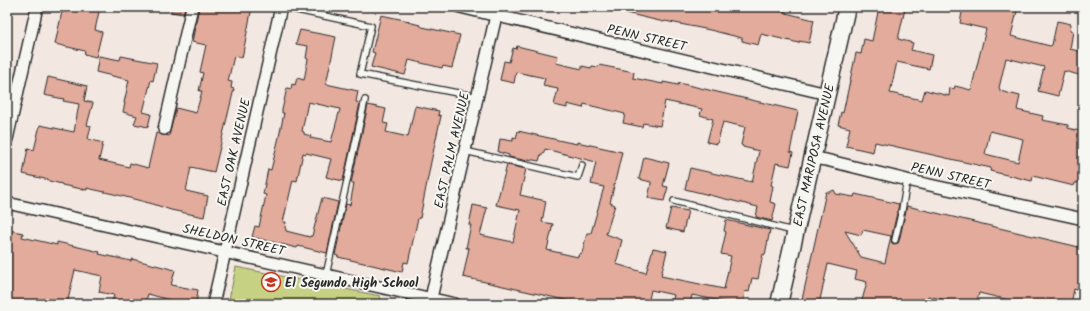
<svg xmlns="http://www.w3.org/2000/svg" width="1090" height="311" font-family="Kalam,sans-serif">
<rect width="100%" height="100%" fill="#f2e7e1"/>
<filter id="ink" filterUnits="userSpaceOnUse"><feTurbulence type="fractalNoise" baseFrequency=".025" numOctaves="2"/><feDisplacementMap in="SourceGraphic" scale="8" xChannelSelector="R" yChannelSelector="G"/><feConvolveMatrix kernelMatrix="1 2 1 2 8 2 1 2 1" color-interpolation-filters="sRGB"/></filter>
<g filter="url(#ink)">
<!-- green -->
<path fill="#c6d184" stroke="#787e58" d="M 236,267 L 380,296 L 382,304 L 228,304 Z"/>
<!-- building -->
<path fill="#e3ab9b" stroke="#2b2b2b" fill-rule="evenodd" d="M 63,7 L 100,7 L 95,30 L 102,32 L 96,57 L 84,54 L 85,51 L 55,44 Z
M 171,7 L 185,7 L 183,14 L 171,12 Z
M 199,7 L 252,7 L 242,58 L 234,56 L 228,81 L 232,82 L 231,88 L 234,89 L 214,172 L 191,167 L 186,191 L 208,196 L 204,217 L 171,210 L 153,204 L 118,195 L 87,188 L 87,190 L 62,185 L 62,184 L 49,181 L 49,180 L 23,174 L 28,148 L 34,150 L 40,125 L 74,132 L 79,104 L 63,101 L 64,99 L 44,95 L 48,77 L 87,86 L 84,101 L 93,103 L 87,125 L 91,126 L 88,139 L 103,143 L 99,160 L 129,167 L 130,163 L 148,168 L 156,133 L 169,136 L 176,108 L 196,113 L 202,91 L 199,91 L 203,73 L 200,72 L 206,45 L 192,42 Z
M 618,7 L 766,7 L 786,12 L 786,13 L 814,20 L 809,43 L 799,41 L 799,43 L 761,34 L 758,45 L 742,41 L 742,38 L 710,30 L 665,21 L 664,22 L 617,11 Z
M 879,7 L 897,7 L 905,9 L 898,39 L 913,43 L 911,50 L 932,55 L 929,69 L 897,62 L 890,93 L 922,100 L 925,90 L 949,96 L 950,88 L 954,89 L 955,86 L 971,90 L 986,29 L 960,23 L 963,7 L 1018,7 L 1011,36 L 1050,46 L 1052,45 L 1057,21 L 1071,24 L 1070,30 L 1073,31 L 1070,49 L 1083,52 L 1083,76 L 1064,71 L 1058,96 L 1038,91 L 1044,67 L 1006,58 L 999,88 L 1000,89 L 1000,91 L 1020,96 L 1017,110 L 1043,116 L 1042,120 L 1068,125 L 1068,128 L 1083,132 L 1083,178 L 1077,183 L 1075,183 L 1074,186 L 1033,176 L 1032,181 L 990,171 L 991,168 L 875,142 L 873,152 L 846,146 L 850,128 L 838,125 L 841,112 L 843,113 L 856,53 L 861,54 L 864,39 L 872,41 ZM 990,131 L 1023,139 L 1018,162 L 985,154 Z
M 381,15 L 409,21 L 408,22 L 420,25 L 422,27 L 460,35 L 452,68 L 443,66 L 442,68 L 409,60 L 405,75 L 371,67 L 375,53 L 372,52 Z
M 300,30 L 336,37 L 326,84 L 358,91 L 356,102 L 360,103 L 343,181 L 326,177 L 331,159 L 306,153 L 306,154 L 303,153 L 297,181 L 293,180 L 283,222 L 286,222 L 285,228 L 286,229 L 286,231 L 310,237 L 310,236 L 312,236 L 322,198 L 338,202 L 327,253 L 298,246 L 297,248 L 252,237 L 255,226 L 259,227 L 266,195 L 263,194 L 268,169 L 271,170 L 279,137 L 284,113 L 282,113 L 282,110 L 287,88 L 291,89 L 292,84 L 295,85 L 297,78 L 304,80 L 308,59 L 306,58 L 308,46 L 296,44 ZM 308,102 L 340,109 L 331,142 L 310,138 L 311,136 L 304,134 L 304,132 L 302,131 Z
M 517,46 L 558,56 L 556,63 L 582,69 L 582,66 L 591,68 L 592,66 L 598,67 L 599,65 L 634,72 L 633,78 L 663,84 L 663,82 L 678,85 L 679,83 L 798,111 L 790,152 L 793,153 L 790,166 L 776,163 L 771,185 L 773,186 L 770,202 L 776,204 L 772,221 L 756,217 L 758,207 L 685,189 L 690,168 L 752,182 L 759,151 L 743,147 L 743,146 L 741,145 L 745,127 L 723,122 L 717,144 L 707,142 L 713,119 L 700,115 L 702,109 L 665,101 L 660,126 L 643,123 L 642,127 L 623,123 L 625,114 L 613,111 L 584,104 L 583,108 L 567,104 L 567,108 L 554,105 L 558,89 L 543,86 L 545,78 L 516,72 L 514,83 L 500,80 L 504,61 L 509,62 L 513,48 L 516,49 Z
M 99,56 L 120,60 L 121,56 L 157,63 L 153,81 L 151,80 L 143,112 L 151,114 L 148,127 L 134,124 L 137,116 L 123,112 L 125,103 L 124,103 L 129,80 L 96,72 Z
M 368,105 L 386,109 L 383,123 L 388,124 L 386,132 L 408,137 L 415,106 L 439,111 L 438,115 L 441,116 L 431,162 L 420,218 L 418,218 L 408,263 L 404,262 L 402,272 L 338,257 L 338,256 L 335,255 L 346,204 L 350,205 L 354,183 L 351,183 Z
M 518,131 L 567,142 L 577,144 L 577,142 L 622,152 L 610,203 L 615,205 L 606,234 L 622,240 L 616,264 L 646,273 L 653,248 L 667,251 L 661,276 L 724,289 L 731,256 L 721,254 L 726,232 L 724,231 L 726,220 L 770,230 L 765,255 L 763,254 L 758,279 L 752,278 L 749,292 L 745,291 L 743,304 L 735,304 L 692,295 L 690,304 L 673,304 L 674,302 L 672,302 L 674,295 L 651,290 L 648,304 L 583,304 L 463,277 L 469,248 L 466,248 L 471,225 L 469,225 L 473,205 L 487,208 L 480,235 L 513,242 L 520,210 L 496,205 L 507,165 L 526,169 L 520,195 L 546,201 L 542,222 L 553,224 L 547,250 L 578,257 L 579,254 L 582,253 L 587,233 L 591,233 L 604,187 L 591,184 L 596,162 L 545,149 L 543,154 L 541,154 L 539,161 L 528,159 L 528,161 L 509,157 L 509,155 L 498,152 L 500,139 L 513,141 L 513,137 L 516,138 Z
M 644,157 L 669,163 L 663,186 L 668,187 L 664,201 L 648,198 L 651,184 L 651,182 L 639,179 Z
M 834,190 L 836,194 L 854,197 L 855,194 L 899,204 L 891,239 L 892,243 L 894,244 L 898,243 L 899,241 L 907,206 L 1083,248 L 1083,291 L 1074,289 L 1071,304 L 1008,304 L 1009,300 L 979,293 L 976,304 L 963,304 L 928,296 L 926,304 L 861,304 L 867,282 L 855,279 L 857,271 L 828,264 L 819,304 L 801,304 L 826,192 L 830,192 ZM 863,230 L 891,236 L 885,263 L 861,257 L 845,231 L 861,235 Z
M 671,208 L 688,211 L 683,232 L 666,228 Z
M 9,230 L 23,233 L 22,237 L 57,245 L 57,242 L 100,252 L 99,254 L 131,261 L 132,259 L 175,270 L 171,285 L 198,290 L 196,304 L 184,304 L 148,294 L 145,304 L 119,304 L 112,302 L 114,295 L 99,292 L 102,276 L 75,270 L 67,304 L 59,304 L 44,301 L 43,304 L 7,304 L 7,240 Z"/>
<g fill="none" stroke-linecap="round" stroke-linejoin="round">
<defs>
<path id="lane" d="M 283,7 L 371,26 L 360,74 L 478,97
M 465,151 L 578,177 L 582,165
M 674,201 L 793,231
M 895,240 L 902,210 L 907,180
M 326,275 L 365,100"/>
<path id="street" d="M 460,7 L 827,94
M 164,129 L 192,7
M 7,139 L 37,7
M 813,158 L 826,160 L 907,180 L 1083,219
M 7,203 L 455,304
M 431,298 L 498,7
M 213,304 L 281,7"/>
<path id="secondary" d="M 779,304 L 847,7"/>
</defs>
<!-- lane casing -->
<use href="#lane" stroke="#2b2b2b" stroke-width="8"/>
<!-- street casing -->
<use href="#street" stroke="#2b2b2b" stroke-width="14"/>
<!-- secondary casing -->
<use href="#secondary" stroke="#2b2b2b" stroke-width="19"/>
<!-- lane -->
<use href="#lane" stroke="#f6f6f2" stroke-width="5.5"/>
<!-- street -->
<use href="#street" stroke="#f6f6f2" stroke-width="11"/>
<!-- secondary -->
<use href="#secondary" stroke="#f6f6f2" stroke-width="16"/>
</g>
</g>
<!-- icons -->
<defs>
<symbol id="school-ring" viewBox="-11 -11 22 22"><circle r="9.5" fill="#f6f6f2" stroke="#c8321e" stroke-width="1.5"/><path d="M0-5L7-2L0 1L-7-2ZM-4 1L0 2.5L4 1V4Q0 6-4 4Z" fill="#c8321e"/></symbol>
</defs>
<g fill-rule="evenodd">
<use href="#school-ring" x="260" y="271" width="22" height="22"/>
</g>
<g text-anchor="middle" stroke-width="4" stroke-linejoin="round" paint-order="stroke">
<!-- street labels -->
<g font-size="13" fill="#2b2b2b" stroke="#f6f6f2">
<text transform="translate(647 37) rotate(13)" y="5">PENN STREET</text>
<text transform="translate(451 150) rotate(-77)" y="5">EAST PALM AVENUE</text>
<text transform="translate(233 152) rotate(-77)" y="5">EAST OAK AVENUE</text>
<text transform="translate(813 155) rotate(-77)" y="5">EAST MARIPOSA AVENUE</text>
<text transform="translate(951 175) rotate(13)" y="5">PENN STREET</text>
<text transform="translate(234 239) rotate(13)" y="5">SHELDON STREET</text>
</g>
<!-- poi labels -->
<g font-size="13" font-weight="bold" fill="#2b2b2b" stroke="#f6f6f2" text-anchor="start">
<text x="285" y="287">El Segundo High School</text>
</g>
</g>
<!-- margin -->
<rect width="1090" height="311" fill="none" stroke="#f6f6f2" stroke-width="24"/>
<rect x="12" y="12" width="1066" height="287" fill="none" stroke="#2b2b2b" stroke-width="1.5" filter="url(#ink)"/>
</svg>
...
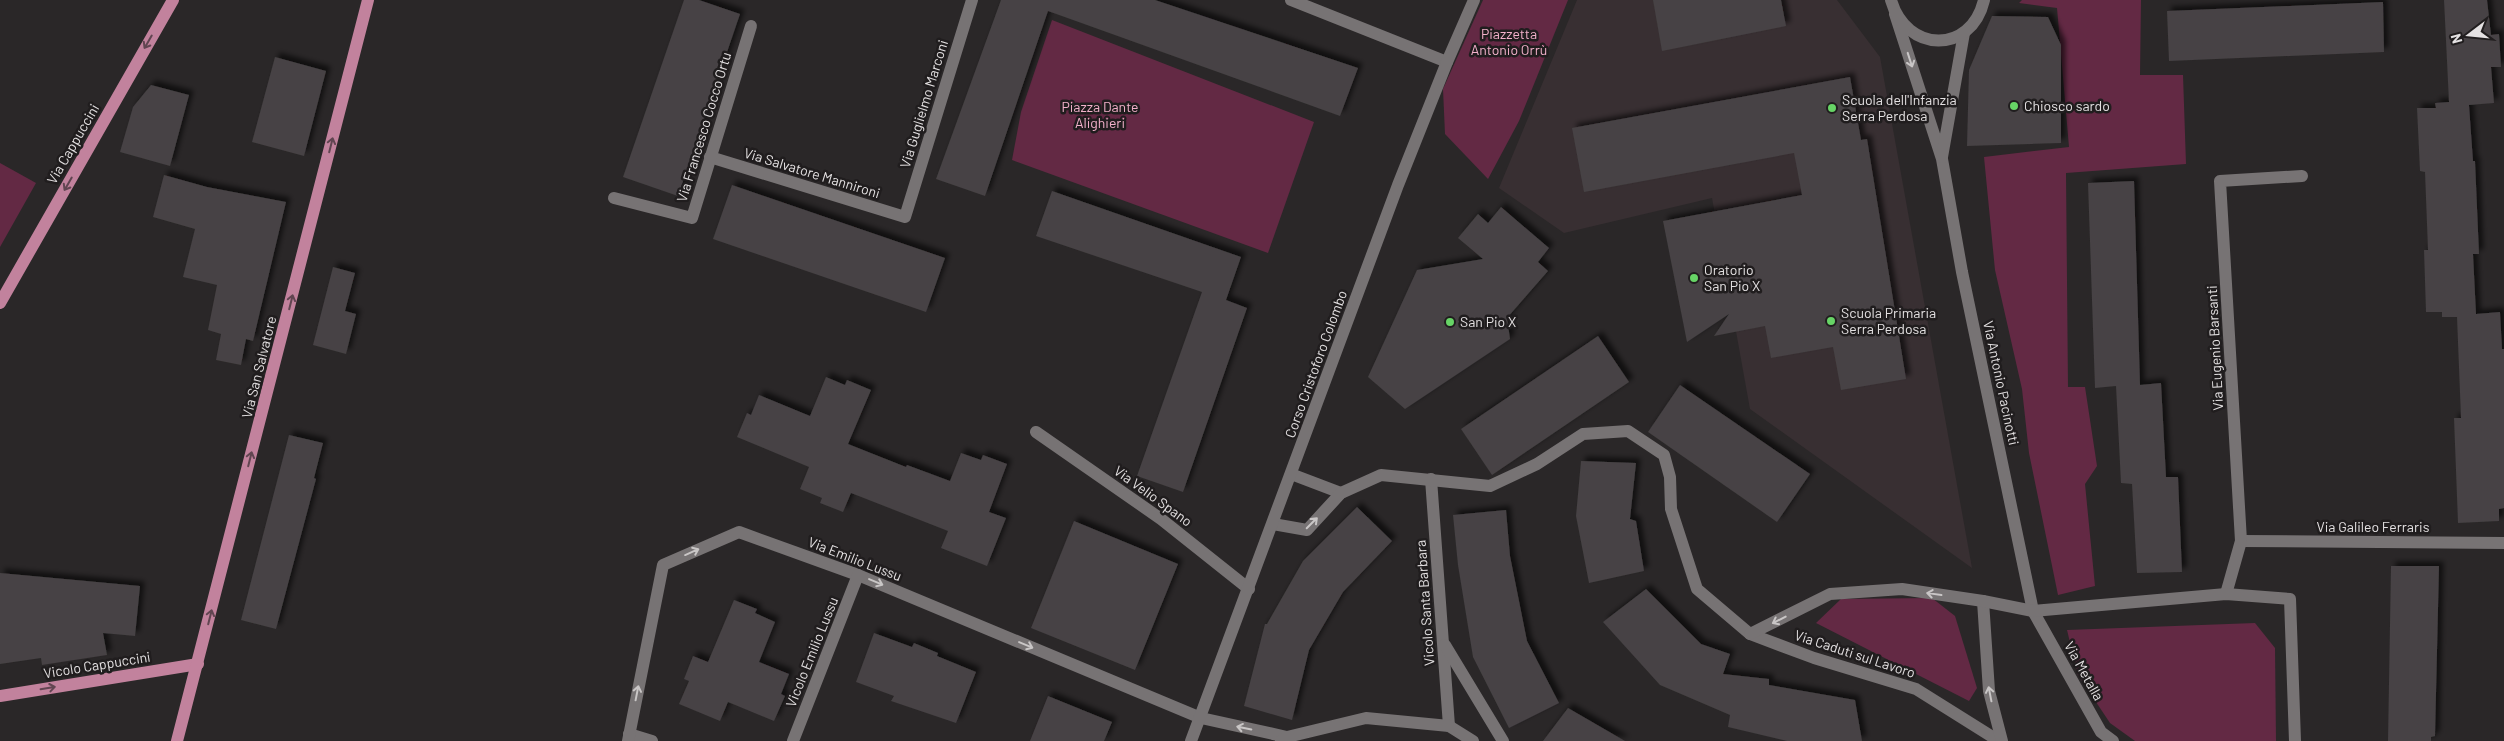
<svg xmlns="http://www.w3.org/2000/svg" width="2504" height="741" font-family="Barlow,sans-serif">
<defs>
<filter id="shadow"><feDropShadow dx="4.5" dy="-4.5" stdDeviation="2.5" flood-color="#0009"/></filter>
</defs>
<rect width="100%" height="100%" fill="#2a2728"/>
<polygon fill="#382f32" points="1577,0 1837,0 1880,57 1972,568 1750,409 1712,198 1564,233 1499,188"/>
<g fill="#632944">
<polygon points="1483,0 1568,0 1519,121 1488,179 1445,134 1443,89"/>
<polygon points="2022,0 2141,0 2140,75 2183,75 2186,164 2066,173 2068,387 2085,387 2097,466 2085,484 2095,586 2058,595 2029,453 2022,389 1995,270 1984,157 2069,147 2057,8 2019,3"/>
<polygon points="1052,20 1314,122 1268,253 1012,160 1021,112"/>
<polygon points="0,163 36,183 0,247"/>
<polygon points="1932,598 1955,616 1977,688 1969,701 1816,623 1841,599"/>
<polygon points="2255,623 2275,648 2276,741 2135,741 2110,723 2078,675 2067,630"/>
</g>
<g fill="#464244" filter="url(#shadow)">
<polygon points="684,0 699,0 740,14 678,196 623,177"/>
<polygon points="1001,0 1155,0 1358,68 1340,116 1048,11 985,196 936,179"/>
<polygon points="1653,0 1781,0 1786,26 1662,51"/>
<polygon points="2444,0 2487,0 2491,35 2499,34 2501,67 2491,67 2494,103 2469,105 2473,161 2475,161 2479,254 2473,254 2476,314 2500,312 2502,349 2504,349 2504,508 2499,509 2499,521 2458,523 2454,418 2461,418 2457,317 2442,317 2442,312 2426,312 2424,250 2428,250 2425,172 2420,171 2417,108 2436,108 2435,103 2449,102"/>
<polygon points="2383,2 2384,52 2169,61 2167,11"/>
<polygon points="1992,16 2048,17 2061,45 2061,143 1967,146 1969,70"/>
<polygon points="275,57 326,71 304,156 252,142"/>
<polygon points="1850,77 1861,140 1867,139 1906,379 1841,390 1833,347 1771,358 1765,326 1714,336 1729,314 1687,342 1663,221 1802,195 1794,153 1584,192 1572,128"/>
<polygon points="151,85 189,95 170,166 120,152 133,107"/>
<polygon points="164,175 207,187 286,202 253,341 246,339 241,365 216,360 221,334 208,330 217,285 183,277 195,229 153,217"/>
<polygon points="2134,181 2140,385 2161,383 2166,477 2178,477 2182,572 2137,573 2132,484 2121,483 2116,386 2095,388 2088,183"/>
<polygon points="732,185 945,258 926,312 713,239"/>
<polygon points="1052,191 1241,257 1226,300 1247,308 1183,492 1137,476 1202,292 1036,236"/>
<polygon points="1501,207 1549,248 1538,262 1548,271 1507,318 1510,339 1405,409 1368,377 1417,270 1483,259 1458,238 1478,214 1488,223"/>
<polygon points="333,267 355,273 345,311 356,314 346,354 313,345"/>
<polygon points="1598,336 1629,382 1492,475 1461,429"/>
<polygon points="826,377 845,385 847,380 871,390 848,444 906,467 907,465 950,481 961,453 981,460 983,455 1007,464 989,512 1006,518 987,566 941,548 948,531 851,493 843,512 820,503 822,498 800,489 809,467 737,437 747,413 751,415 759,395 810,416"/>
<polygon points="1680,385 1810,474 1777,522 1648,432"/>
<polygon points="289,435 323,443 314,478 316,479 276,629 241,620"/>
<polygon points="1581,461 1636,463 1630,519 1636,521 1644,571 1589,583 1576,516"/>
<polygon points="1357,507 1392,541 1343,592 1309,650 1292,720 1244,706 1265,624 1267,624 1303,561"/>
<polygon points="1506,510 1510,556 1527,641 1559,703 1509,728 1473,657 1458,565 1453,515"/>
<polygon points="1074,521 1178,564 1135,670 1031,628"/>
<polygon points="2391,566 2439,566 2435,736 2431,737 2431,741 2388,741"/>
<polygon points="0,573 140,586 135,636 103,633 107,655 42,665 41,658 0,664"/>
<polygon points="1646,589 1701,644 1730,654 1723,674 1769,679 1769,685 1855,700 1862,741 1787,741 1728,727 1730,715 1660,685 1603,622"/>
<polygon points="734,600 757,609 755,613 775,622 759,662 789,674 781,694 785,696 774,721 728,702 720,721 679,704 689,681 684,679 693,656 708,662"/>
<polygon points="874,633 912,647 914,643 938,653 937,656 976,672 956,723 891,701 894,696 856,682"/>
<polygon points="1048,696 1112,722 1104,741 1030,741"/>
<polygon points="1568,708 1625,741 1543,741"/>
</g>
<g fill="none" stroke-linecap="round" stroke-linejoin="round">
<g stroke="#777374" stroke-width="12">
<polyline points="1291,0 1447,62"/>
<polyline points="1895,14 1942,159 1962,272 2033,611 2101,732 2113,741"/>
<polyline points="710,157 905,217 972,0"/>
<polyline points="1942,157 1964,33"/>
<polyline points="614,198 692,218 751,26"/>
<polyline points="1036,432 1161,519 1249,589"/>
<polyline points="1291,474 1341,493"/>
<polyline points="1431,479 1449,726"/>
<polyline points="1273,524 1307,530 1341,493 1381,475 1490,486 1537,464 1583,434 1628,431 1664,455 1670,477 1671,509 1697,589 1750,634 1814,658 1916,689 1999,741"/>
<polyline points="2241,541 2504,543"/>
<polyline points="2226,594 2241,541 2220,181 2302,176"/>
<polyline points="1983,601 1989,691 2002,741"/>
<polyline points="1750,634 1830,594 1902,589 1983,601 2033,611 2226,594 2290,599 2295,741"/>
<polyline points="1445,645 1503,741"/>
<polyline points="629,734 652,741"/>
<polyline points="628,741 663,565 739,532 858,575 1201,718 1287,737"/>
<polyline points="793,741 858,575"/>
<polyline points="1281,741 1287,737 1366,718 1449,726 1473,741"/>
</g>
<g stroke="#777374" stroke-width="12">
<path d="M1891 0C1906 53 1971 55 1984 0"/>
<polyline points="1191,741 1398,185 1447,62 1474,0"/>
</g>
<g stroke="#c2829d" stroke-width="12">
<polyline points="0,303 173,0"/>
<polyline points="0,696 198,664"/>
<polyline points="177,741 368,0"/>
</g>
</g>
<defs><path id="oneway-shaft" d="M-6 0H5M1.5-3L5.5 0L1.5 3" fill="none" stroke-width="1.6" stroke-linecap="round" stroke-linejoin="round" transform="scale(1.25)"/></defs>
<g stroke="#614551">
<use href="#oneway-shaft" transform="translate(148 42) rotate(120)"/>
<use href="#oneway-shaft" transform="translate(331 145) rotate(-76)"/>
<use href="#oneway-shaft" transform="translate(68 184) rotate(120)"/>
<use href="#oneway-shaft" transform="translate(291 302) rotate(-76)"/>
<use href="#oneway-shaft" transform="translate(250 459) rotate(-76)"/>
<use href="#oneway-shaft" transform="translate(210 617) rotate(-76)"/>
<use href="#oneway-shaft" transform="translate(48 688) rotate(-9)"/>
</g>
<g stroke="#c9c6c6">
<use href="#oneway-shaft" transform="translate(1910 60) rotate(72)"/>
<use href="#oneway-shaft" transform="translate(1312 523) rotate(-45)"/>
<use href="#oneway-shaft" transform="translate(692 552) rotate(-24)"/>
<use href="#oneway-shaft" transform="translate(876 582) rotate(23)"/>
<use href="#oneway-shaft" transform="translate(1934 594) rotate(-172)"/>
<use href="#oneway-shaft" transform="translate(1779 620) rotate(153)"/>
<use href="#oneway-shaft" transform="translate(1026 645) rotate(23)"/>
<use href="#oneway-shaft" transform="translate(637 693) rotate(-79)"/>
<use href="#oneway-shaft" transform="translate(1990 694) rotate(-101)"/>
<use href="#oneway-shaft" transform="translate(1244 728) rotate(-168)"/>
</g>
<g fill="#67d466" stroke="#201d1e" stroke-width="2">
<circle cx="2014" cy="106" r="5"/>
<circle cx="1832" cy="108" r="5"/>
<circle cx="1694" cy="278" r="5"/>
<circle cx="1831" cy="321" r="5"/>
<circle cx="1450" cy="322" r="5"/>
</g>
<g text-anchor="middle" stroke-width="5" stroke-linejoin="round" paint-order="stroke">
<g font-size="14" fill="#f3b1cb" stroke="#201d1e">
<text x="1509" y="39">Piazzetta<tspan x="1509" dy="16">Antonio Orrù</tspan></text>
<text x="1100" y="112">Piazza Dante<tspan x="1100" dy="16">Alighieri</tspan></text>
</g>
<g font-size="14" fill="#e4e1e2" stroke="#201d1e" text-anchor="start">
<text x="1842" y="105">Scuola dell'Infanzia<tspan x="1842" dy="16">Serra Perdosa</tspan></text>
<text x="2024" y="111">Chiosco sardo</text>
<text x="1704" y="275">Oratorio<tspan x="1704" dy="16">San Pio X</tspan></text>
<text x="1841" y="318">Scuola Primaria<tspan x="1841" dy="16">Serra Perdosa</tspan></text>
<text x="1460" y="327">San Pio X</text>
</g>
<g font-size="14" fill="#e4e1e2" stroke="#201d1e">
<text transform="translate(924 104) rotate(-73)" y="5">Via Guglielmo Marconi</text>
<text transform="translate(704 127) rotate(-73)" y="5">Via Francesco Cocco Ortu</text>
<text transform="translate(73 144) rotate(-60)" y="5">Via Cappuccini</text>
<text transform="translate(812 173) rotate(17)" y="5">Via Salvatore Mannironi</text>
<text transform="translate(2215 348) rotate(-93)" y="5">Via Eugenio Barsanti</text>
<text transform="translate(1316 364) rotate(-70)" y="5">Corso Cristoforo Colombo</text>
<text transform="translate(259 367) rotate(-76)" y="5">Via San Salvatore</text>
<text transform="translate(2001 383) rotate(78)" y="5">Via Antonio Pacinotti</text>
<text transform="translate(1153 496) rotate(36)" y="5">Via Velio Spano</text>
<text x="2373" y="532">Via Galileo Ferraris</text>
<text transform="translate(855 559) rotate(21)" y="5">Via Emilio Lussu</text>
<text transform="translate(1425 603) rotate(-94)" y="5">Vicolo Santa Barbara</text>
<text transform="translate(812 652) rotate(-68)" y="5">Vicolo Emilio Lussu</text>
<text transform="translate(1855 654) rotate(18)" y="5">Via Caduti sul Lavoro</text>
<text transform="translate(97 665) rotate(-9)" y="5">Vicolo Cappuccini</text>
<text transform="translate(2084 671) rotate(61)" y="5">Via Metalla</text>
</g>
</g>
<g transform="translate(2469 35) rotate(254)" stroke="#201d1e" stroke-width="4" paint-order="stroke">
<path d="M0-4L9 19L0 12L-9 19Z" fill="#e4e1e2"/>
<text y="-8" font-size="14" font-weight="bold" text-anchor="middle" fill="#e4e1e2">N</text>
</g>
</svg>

* YOUR GOAL: Copy every line of the material above in which the word "color" appears.

* COMPLETED EXERCISE:
<filter id="ink" filterUnits="userSpaceOnUse"><feTurbulence type="fractalNoise" baseFrequency=".025" numOctaves="2"/><feDisplacementMap in="SourceGraphic" scale="8" xChannelSelector="R" yChannelSelector="G"/><feConvolveMatrix kernelMatrix="1 2 1 2 8 2 1 2 1" color-interpolation-filters="sRGB"/></filter>
<filter id="shadow"><feDropShadow dx="4.5" dy="-4.5" stdDeviation="2.5" flood-color="#0009"/></filter>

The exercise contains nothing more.